Herman also shared her failures and successes about first starting out so Drake-Davis would know beforehand what works and what doesn’t; for example, what to look for when hiring new nail technicians. And a trip with Herman to the NAILS Magazine Show in Dallas taught her even more about the industry.
During their consultations, one of the key issues Drake-Davis asked about, says Herman, was whether to pay employees a salary or have them on a sliding-scale commission, where the technician is paid a percentage of her weekly revenue. “At Elegante Nails, our technicians are paid on commission-only, because with a pay scale, they are operating on an incentive – the more they make, the higher percentage they receive,” she says. Drake-Davis also opted for a sliding-scale commission, says Herman.
To recruit employees, Herman suggested newspaper advertising. She advised Drake-Davis to test all applicants’ skills and timing, and she reinforced that in-salon training would still be required once the nail technician was hired. “Dixie hired our former receptionist, Shelby Eppes, who now lives in Dixie’s area and who knows a lot about nails, says Herman.
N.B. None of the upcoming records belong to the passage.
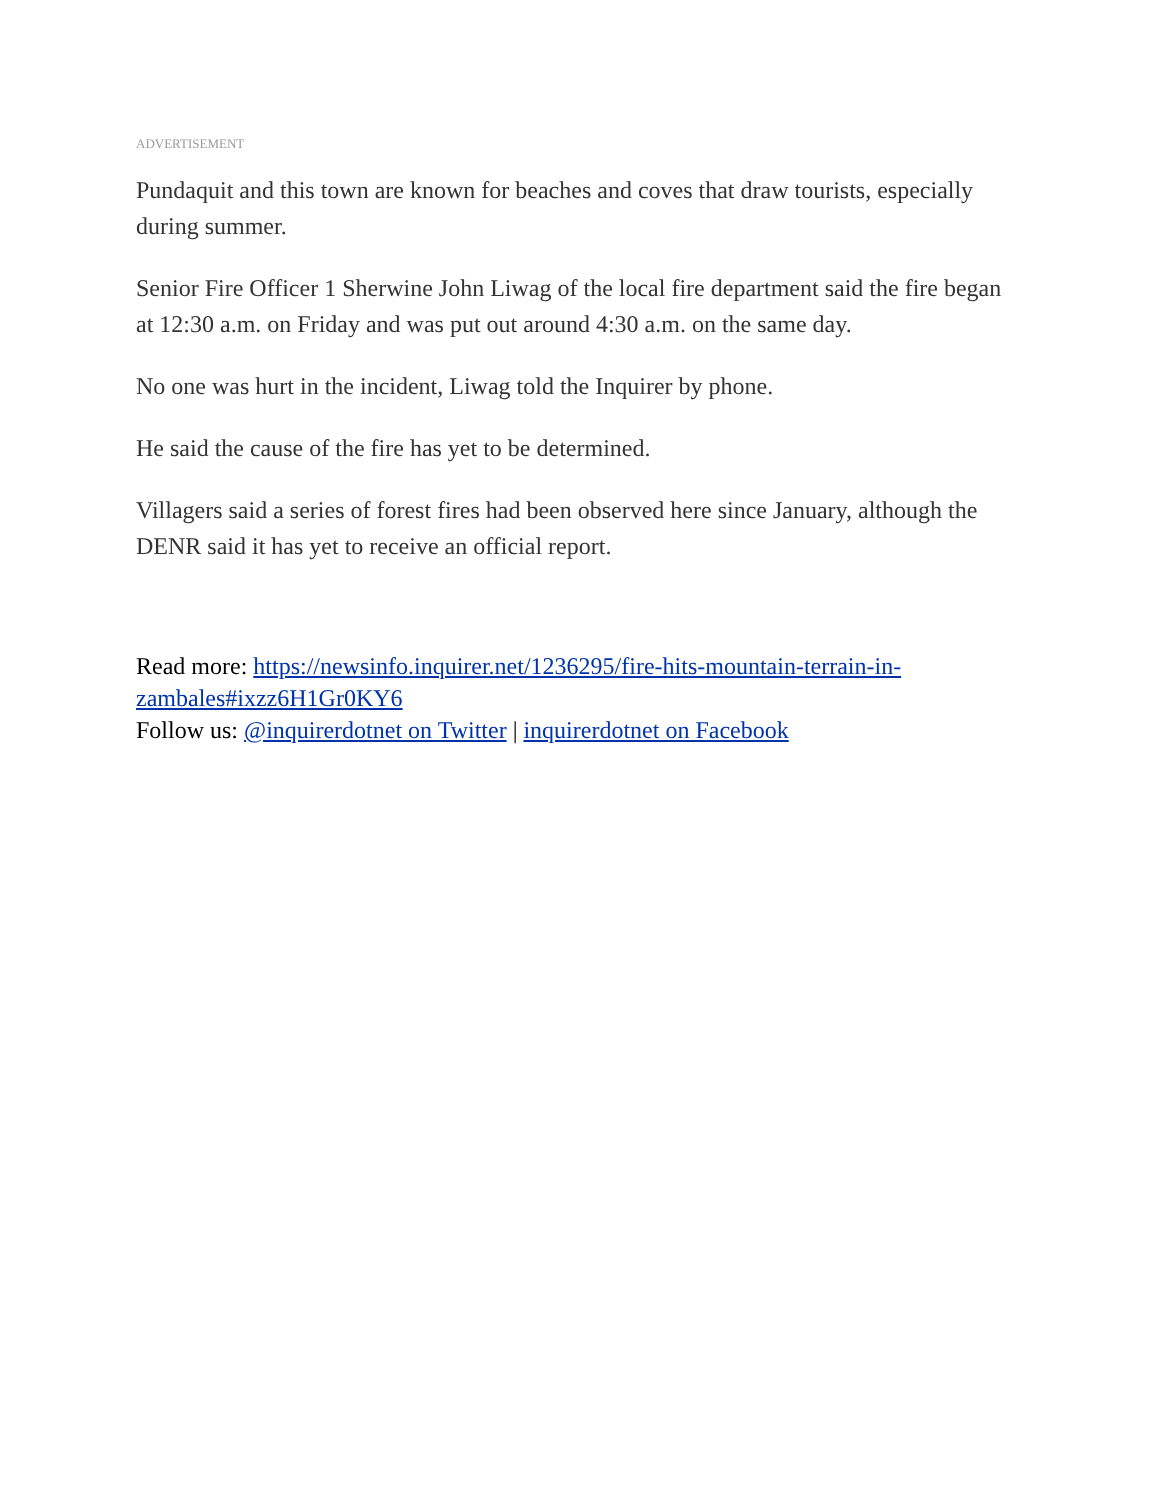ADVERTISEMENT
Pundaquit and this town are known for beaches and coves that draw tourists, especially during summer.
Senior Fire Officer 1 Sherwine John Liwag of the local fire department said the fire began at 12:30 a.m. on Friday and was put out around 4:30 a.m. on the same day.
No one was hurt in the incident, Liwag told the Inquirer by phone.
He said the cause of the fire has yet to be determined.
Villagers said a series of forest fires had been observed here since January, although the DENR said it has yet to receive an official report.
Read more: https://newsinfo.inquirer.net/1236295/fire-hits-mountain-terrain-in-zambales#ixzz6H1Gr0KY6
Follow us: @inquirerdotnet on Twitter | inquirerdotnet on Facebook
Drake-Davis has so much confidence in Eppes’ ability that she allowed her to be the sole judge of the technical portion of the application process. Drake-Davis also hired veteran nail technician Kathy Haller, Herman’s daughter and co-owner of both Elegante Nails, for a day to train her new technicians, who each has her own clientele.
Another concern for Drake-Davis was proper ventilation. She followed in the footsteps of Herman’s salons and installed an air-exchange system. Herman also instructed her on the importance of salon sanitation and sterilization. “We went over the state board regulations and what my salon does above and beyond that,” notes Herman.
As for her salon’s interior, Drake-Davis chose a similar décor to Elegante Nails, which is Victorian, because she likes the feeling it invokes of comfort and friendliness.
Feeling well-prepared to run a successful salon, Drake-Davis opened Exclusively Nails last September with five nail technicians and she hopes to expand to eight to 10 soon.
For Drake-Davis, hiring a consultant was the way to go because “it was less expensive than franchising. And with franchising, there is a set formula and everything is outlined. I knew what I wanted from the start and how I wanted the salon to look.” Though she still doesn’t do nails, Drake-Davis now knows a lot about nail applications and techniques as well as different products, she says.
As for her involvement, Herman says she didn’t realize how much she would enjoy working with another salon owner and how much she would enjoy working with another salon owner and how much she would relearn. “When you do consulting, you go back to square one and go through each step you originally took. It really refreshes your memory and all facets of the business,” she reflects.
Herman believes consulting is a viable and valuable option for smaller salon owners, and says, “The amount you pay for a consultant’s fee can save you thousands of dollars in mistakes. You will get there eventually, but you can get there faster with less expense by hiring a consultant.”